--- Input records ---
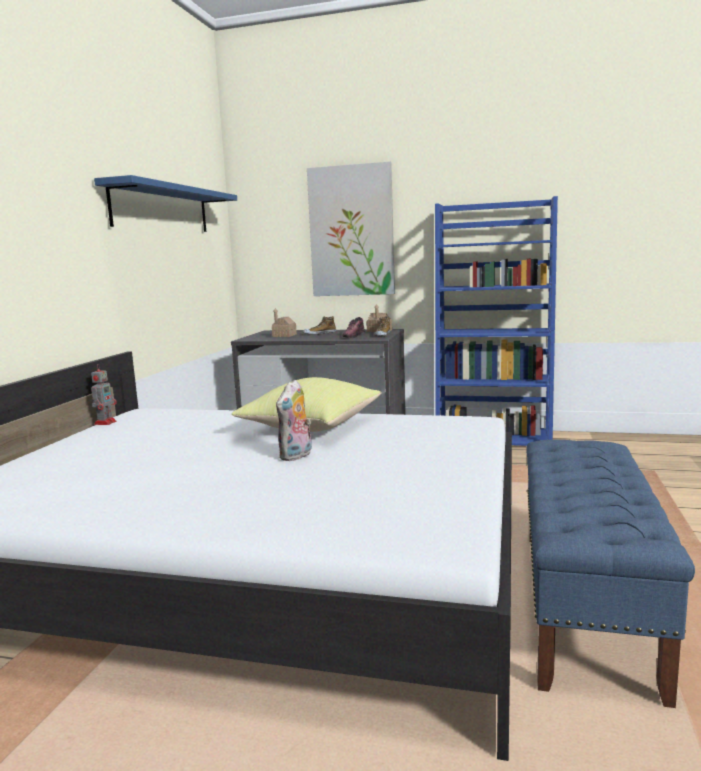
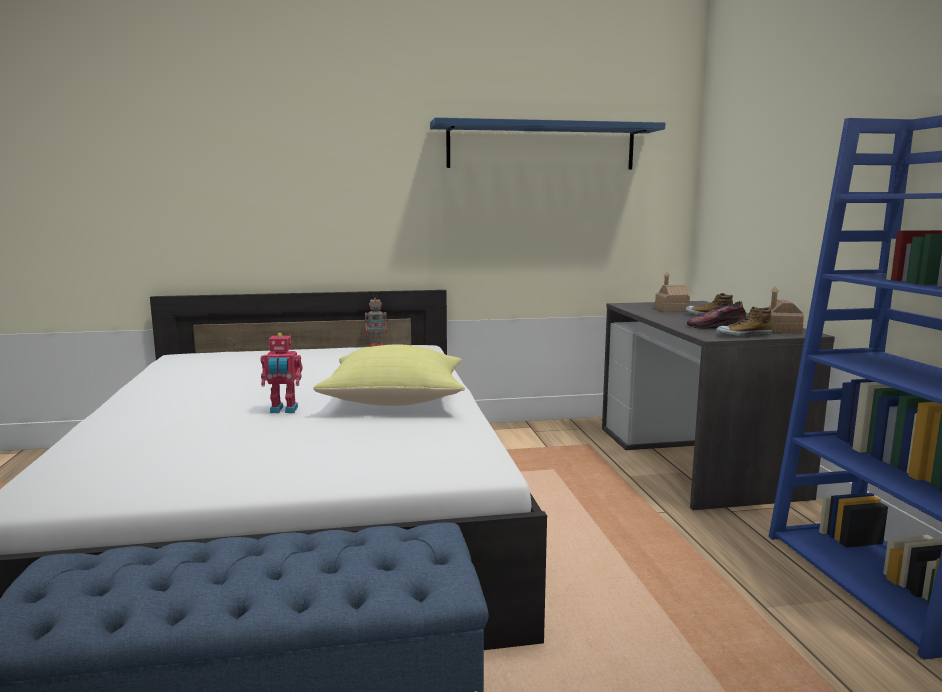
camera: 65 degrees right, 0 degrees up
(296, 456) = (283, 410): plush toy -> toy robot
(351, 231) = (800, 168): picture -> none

--

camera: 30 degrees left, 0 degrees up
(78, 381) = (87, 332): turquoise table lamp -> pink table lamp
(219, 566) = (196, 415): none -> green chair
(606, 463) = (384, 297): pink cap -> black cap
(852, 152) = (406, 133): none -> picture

==

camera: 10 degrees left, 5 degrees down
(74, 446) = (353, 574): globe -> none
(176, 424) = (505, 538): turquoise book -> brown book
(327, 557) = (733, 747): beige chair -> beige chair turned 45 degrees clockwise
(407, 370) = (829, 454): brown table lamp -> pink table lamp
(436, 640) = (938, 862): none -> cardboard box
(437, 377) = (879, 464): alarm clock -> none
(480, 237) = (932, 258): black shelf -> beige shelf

--- Exercise instructions ---
Reproduce exactly, and with no other material, the lines between those holding "camera: 65 degrees right, 0 degrees up" and "(351, 231) = (800, 168): picture -> none", inclusive.

--- Finished exercise ---
camera: 65 degrees right, 0 degrees up
(296, 456) = (283, 410): plush toy -> toy robot
(351, 231) = (800, 168): picture -> none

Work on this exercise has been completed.